State In The Real – Penn State Music Scene

Album Review: Modest Mouse, Strangers to Ourselves


A lot has happened in eight years, we have had a new president (who has been reelected), there have been like 6 new iPhones, Tom Brady won another Super Bowl, Peyton Manning left the Colts, two Olympics, and no Modest Mouse albums. After a long, long hiatus, the band that brought us wonderful hits like “Float On” and “Dashboard” are back, and they have come back with a heartfelt tender album. No for those unfamiliar with Modest Mouse, the band first burst onto the scene with the hit “Float On” debuting in what I call the “Golden Summer of Alternative Rock” that Summer also seeing the releases of “Somebody Told Me” by the Killers and “Take Me Out” by Franz Ferdinand. I became hooked on the rock song with depressing lyrics. It wasn’t until later that the band really caught my attention, I thought that they would be a one hit wonder, and “Dashboard” made me an honest to goodness fan of the band. With the announcement of their new album, their first in eight years, I got to say I wasn’t too excited. In fact I sort of avoided hearing any news from the band. I had lost interest in the band, they hadn’t done anything in so long that I became tired of hearing the same songs again and again. But I went home and listened to the always on point Alt. Nation on Sirius XM, and really enjoyed the first single “Lampshades of Fire” and started to pay a bit more attention to the band. When they released the music video for “Coyotes” they not only captured my ears, but they also won my heart. So much emotion was in the music video and it was just a great way to really get my attention for a new album, yes I love dogs that much. But was all of the hype and build up worth it?



First off look at the album art, no really look at the album art. It is absolutely gorgeous, it may be simple on first glance, but when you hold the physical copy in your hands and open the case it becomes something special and it really is a piece of art that you are holding in you hand. The opening track starts off with the traditional Modest Mouse sound that we have come to love and expect from the band. It is a tender vocal with harsh clashing sounds. It is disjointed to the point of perfection. The songs find a nice way to really flow into one another and create such a rich, whole and complete sound that is really missing in most modern albums these days, where every song sounds like a single, and the album doesn’t have a cohesive flow to it.

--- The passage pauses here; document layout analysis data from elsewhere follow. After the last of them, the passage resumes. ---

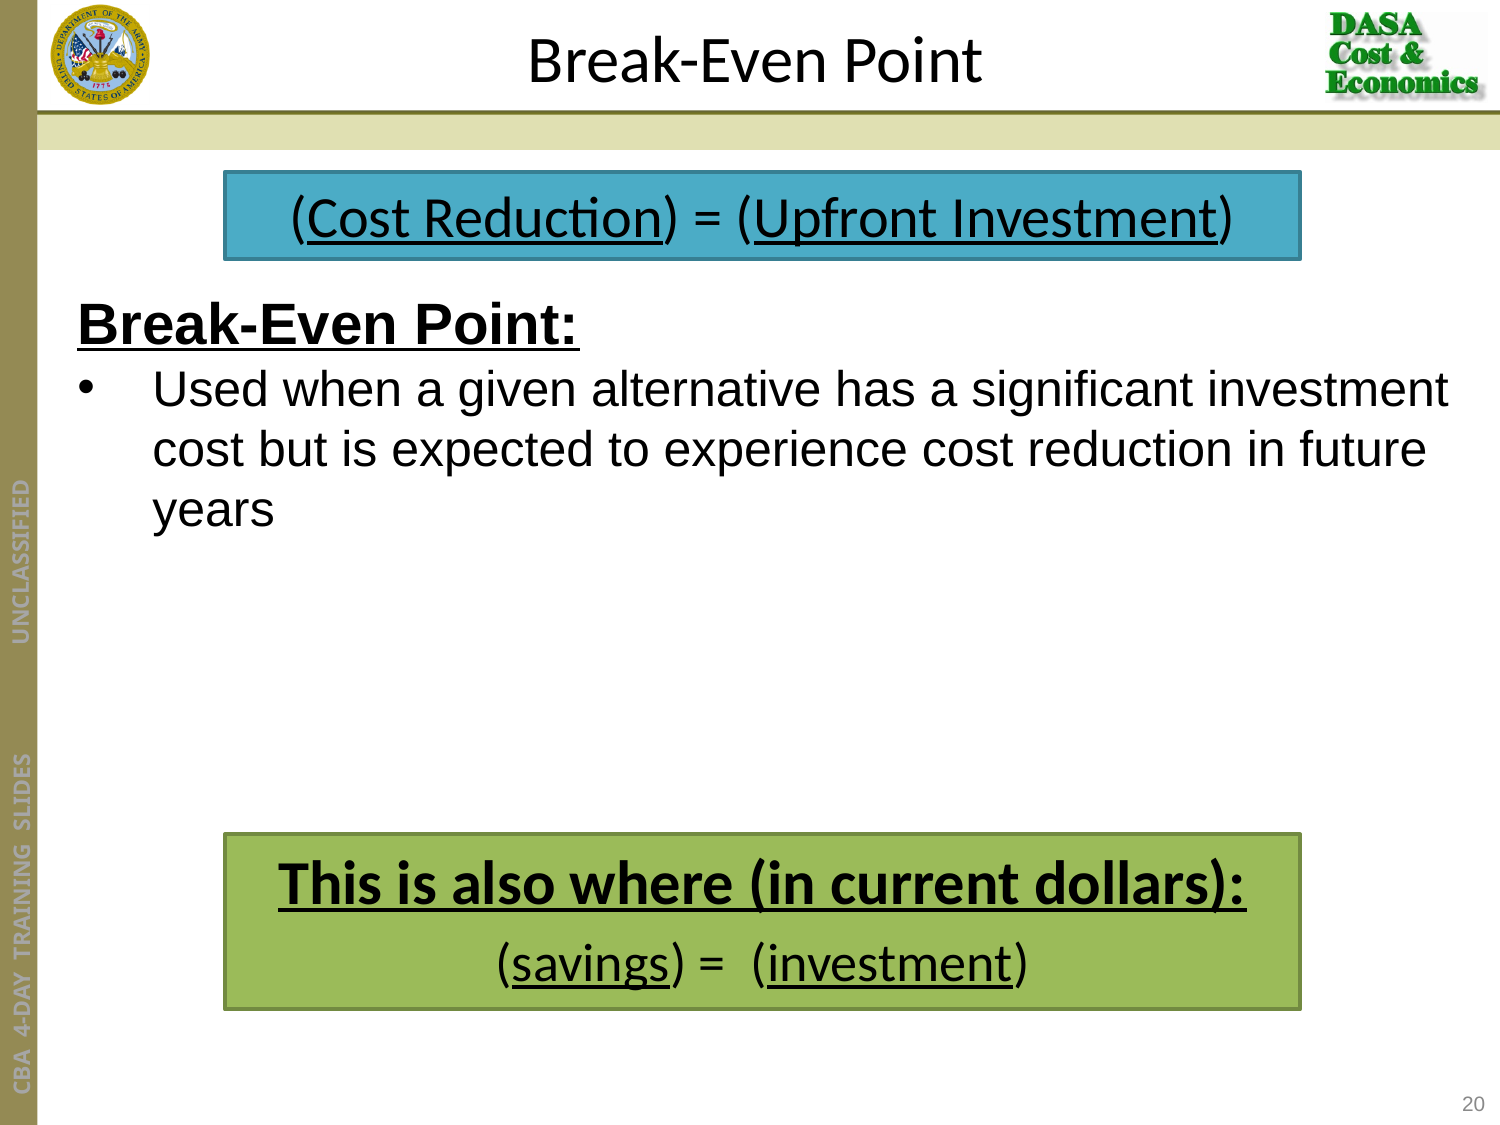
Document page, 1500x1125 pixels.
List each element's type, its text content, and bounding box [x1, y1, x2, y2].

subtitle Break-Even Point: Used when a given alternative has a significant investment cost but is expected to experience cost reduction in future years [62, 278, 1475, 542]
picture [50, 4, 150, 105]
text_box (Cost Reduction) = (Upfront Investment) [223, 170, 1302, 261]
title Break-Even Point [150, 0, 1363, 113]
slide_number 20 [1149, 1090, 1500, 1123]
text_box This is also where (in current dollars): (savings) = (investment) [223, 832, 1302, 1011]
picture [1363, 12, 1488, 103]
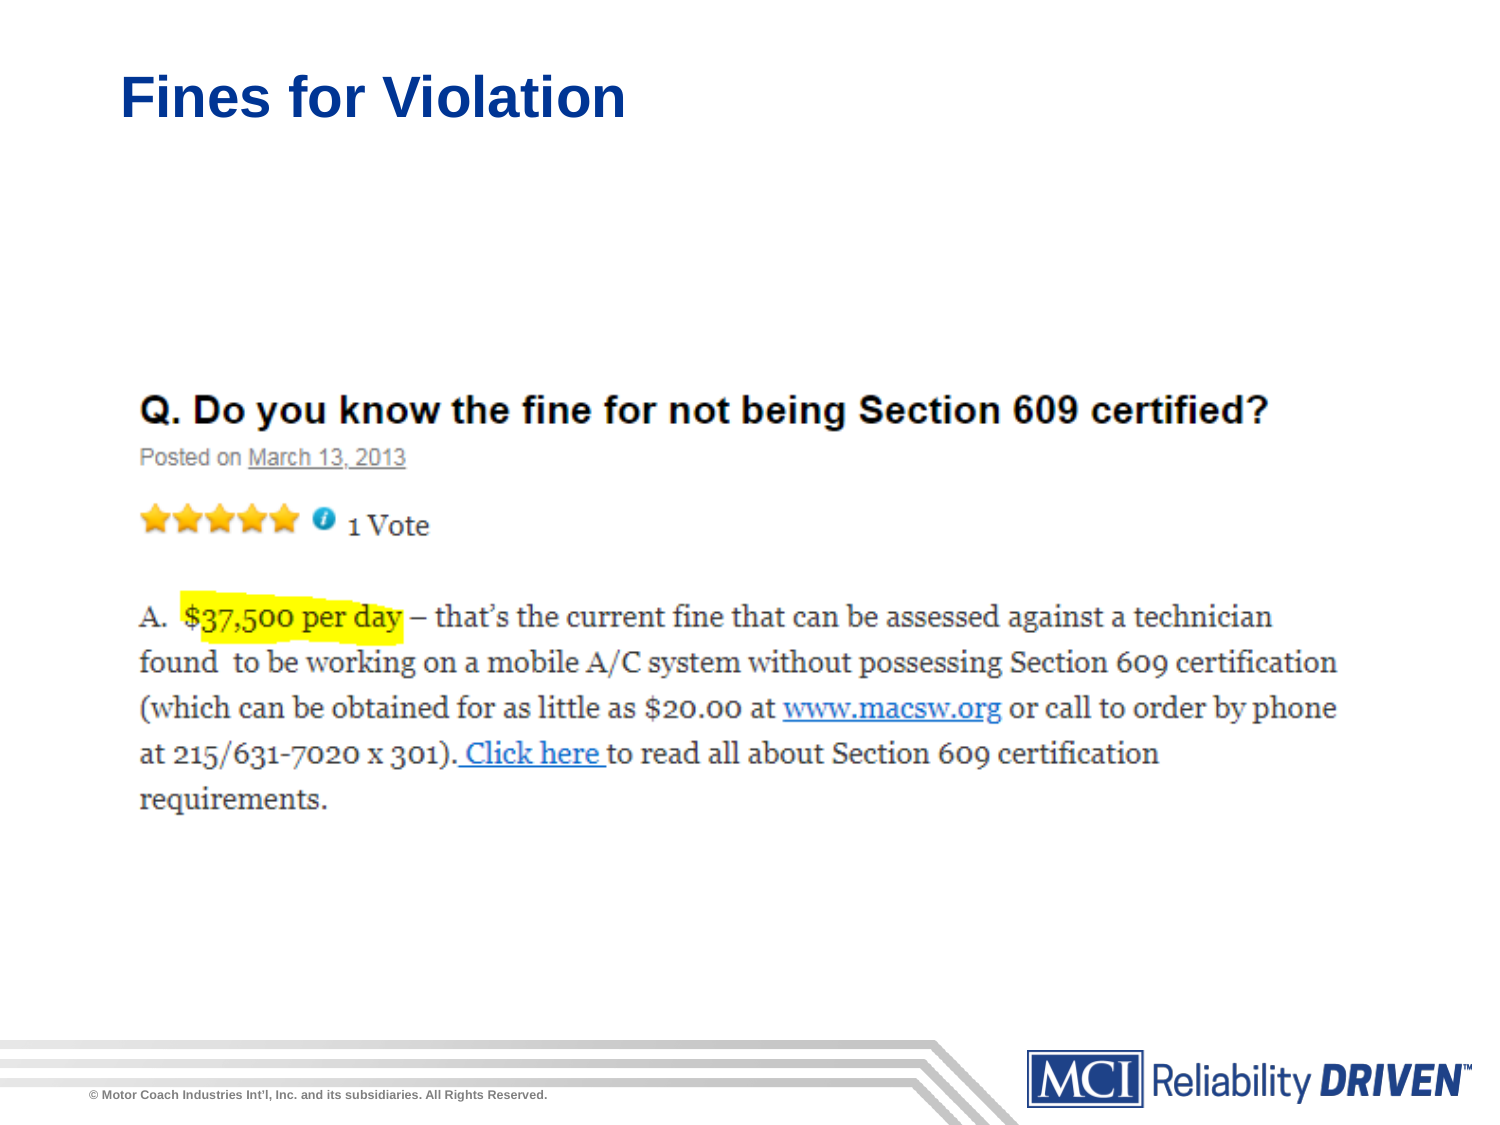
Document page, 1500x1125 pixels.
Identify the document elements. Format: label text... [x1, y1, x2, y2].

title Fines for Violation [105, 59, 1395, 210]
picture [1027, 1050, 1472, 1108]
picture [0, 1019, 1024, 1125]
picture [101, 367, 1395, 840]
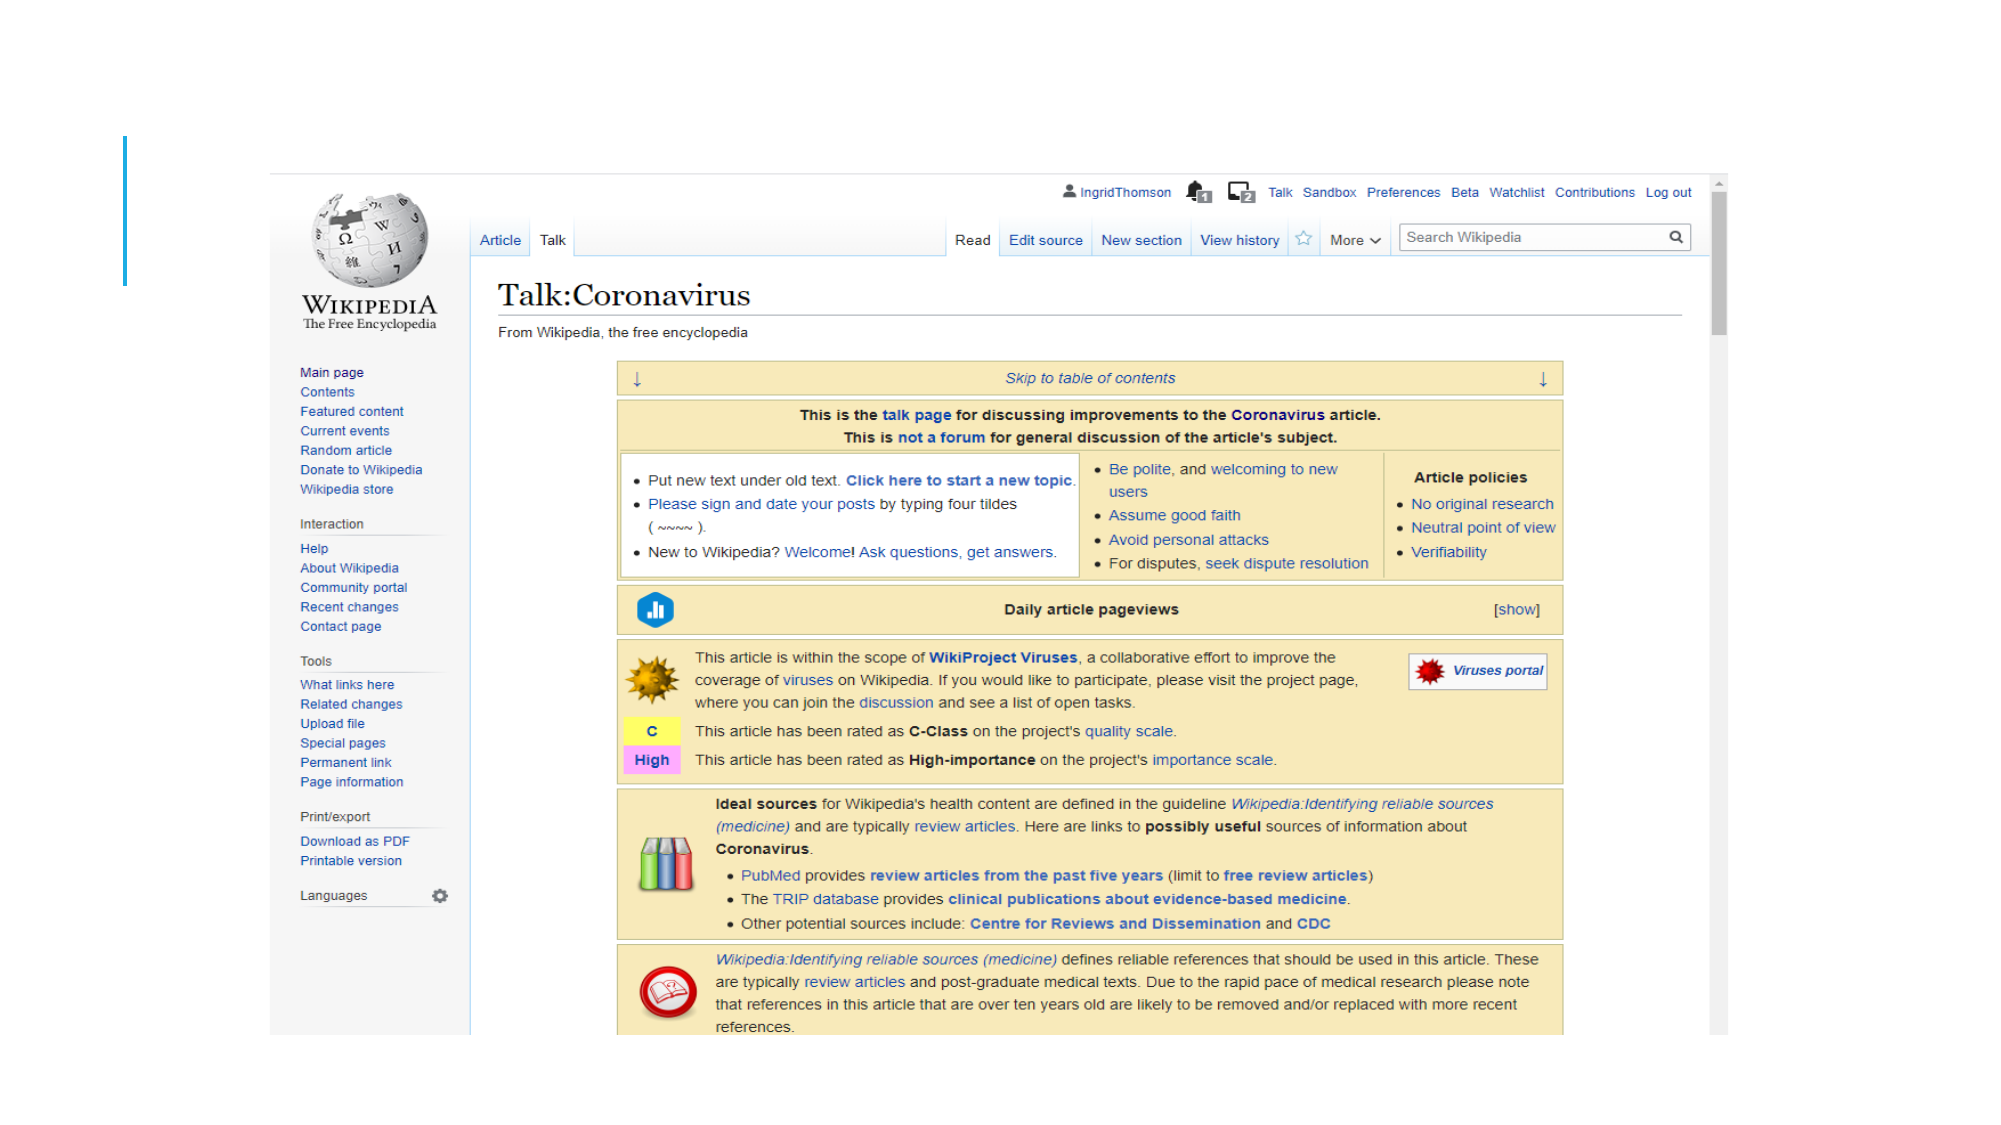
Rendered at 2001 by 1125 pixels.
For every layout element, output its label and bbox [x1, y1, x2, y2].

picture [269, 171, 1729, 1036]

With Strangers to Ourselves Modest Mouse creates an album that takes you on a musical journey that makes you appreciate how influential Modest Mouse is in the alternative rock world. Isaac Brock’s vocals make the band who they are but, he alone couldn’t make this album what it is. The variety of instruments used in the album make it really stand out, sometimes the album feels like an 80s rock opera, and at others it feels like an early 2000s alt. rock escape album. Modest Mouse stays true to their roots on this album and brings their sound from their older albums, but they also show their maturity and evolution as a band on this album, from experimenting with vocal distortion, to change of pace. The album brings something for all fans of music and Modest Mouse.

 A62DABCE932BDA9ACE005B76F4565DB6Heath Ledger, a friend of the band, directed the music video for “King Rat” back in 2007


Evolving from We Were Dead Before the Ship Even Sank but staying true to their roots, Modest Mouse is back in action with one of the most powerful, and perfectly constructed albums of the year, and it will be hard pressed for anyone to not include this in a top ten list of albums at the end of the year. Strangers to Ourselves is the perfect title to a band, that has been out of the public eye for so long, and with its release it is like we are discovering Modest Mouse all over again.